Thoughtbubbles: an Unsupervised Method for Parallel Thinking in Latent Space
Authors: Houjun Liu, Shikhar Murty, Christopher D. Manning, Róbert Csordás
Paper: https://arxiv.org/abs/2510.00219
Code: https://github.com/stanfordnlp/thoughtbubbles
TL;DR
WHAT was done? The paper introduces Thoughtbubbles, a novel Transformer architecture that learns to dynamically allocate parallel computation in its latent space. Instead of generating explicit text like in Chain-of-Thought, this model can “fork” (clone) or “delete” the latent residual streams of specific tokens. Tokens that require more processing form temporary “bubbles” of parallel computation within the network, which are later merged to produce a final output (Figure 1).

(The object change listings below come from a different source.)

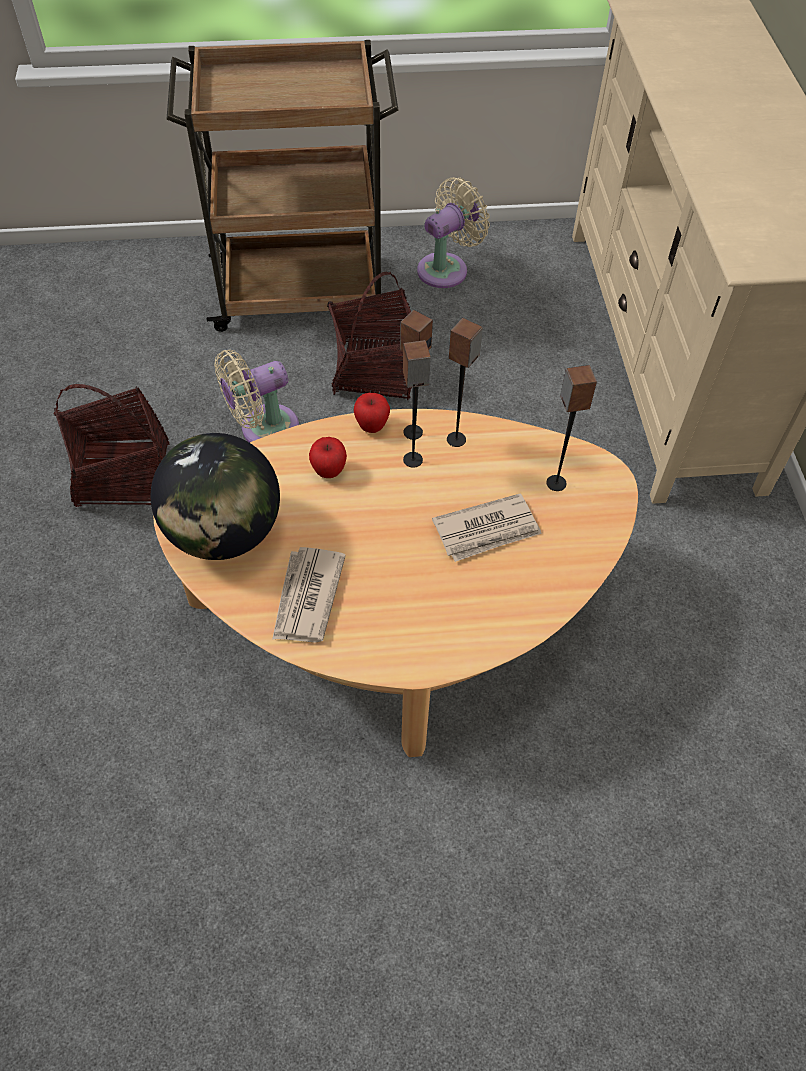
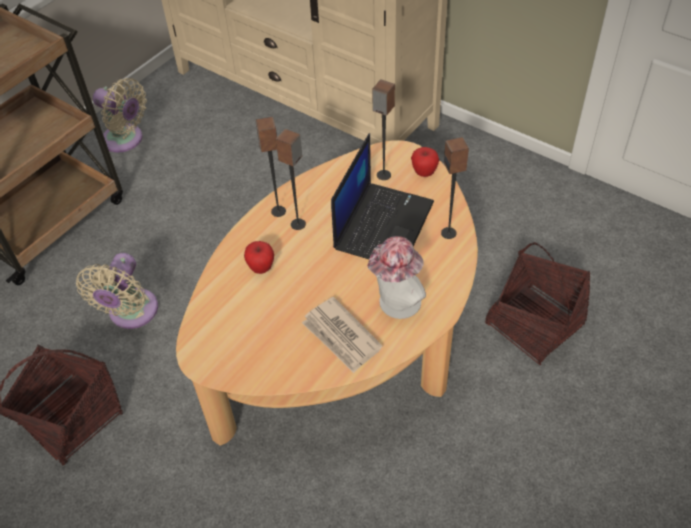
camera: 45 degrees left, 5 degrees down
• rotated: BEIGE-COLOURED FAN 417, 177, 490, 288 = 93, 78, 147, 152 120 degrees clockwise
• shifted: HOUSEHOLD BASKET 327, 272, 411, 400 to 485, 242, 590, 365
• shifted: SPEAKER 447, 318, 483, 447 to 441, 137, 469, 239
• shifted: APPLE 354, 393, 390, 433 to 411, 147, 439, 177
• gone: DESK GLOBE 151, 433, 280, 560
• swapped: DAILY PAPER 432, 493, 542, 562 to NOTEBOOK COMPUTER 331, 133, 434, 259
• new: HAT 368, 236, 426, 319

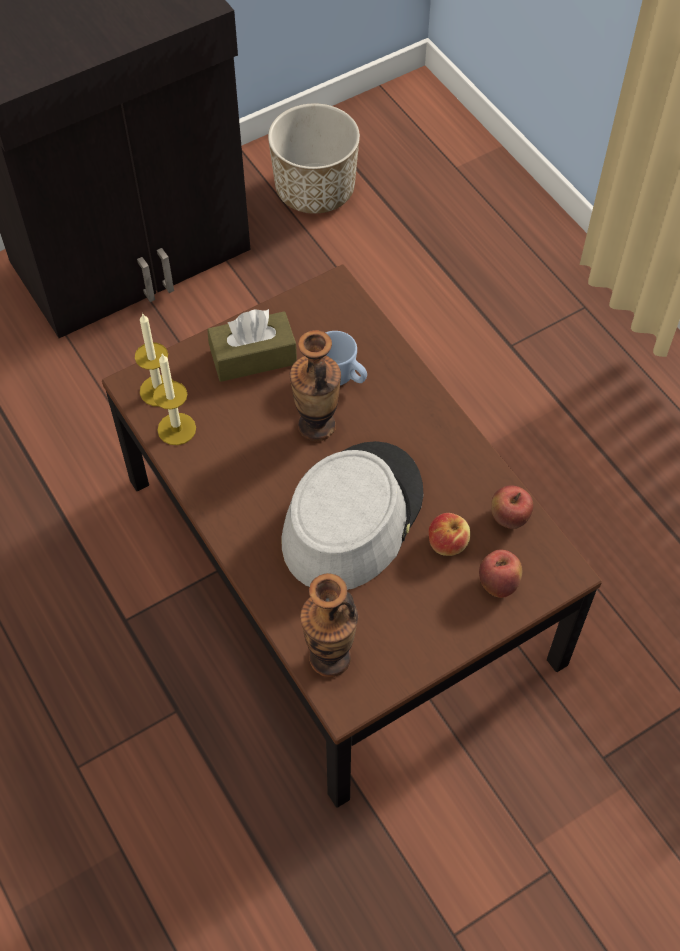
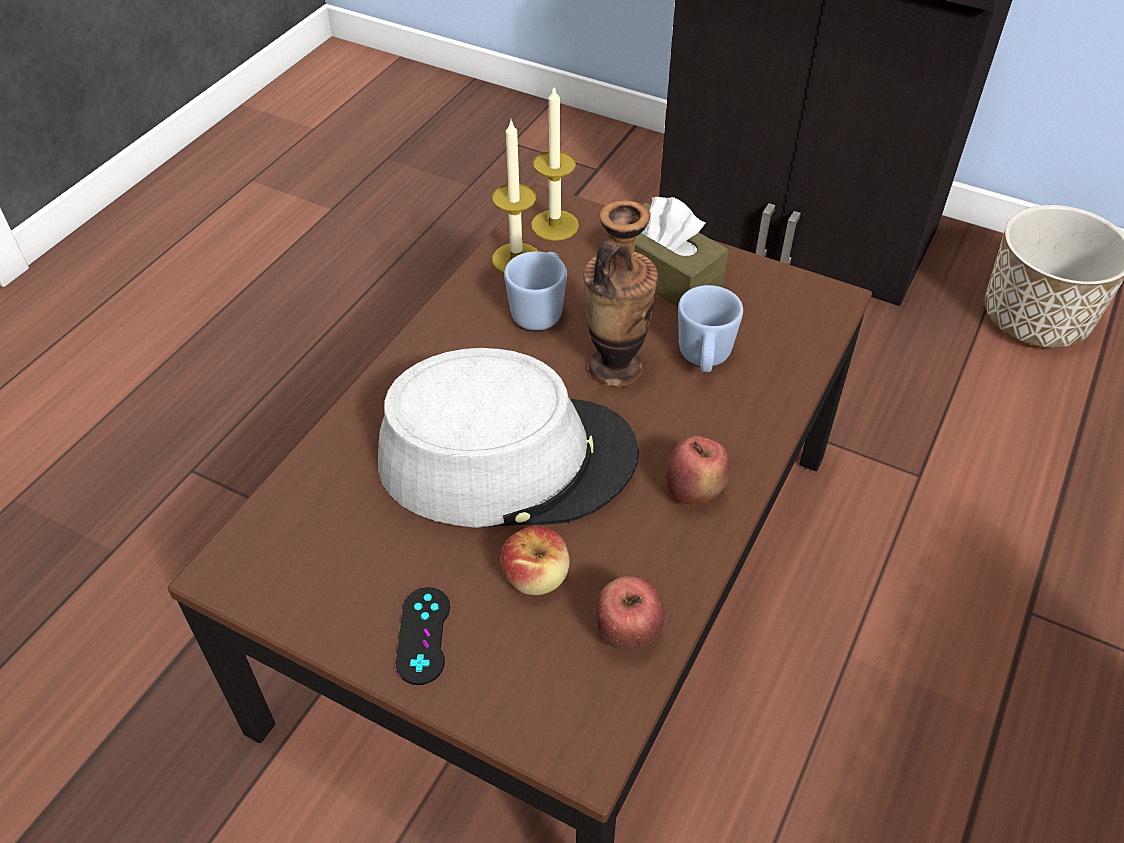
camera: 60 degrees right, 10 degrees down
• shifted: APPLE 479, 550, 522, 598 to 666, 436, 730, 505
• gone: DECORATIVE VASE 300, 573, 358, 677
• new: BLUE TEA MUG 504, 251, 567, 331
• new: BLACK JOYPAD 396, 587, 450, 685

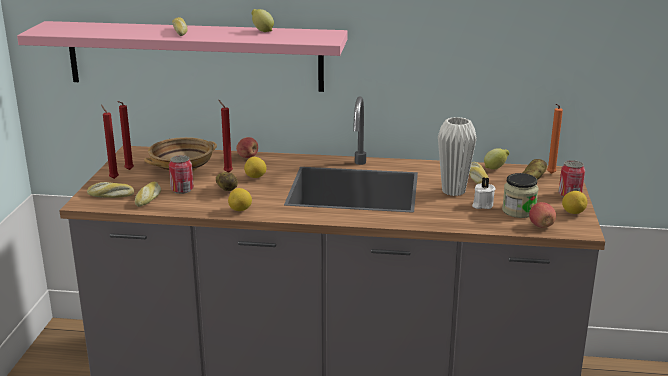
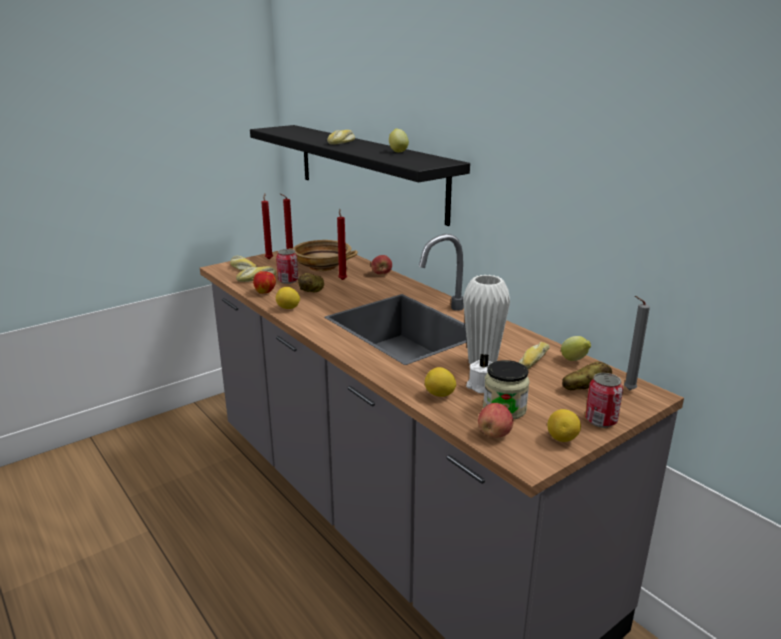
camera: 45 degrees right, 0 degrees up
• repainted: PINKISH BRACKET SHELF 17, 21, 348, 92 to BLACK BRACKET SHELF 250, 125, 470, 226
• repainted: ORANGE-COLOURED WAX LIGHT 547, 104, 563, 174 to GRAY WAX LIGHT 624, 296, 650, 390
• shifted: LEMON 244, 157, 267, 178 to 425, 367, 456, 397
• new: APPLE 253, 271, 276, 294

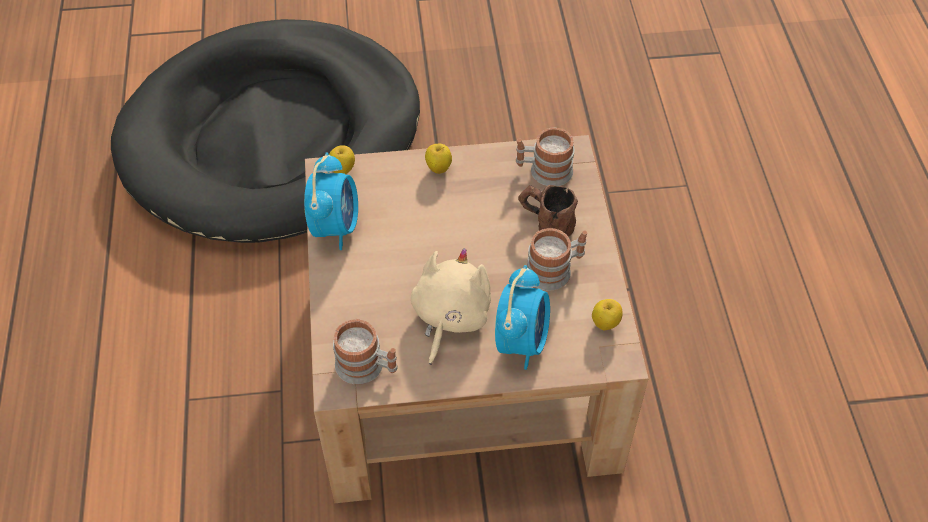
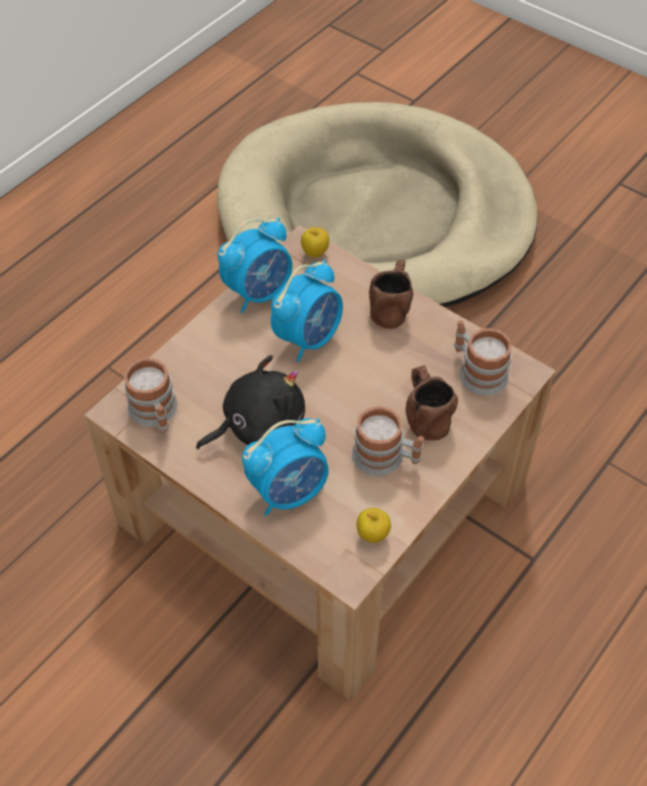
camera: 45 degrees right, 0 degrees up
• repainted: BLACK DOG BED 111, 19, 420, 243 to BEIGE-COLOURED DOG BED 217, 102, 537, 307
• swapped: APPLE 425, 144, 452, 174 to BROWN-COLOURED TEA MUG 369, 260, 413, 329
• repainted: BEIGE-COLOURED SOFT TOY 411, 248, 491, 365 to BLACK SOFT TOY 196, 355, 305, 449
• new: TABLE CLOCK 271, 260, 343, 362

WHY it matters? This is the first known method to achieve adaptive, parallel thinking behavior in a completely unsupervised manner, using only the standard language modeling loss during pretraining. It shifts the paradigm of adaptive computation from explicit, serial text generation to implicit, parallel latent operations. This approach not only provides a more native and flexible way for models to “think” but also demonstrates remarkable efficiency. Empirically, Thoughtbubbles outperforms both parameter-matched and computation-matched baselines, with a 319M parameter model achieving better perplexity than a 772M standard Transformer, showcasing a new and highly effective path for scaling model reasoning capabilities.
Details
The Challenge: Fixed Computation Budgets
Despite their success, standard Transformer architectures are constrained by a fixed computational budget. Every token receives the same amount of processing, regardless of its complexity, which limits their ability to solve intricate, multi-step problems. While methods like Chain-of-Thought (CoT) have emerged as powerful workarounds—prompting models to generate explicit reasoning steps—they are inherently serial, can’t be applied during general pretraining, and rely on natural language verbalization. The question has remained: can a model learn to think more deeply on its own, within its latent space, without explicit instructions?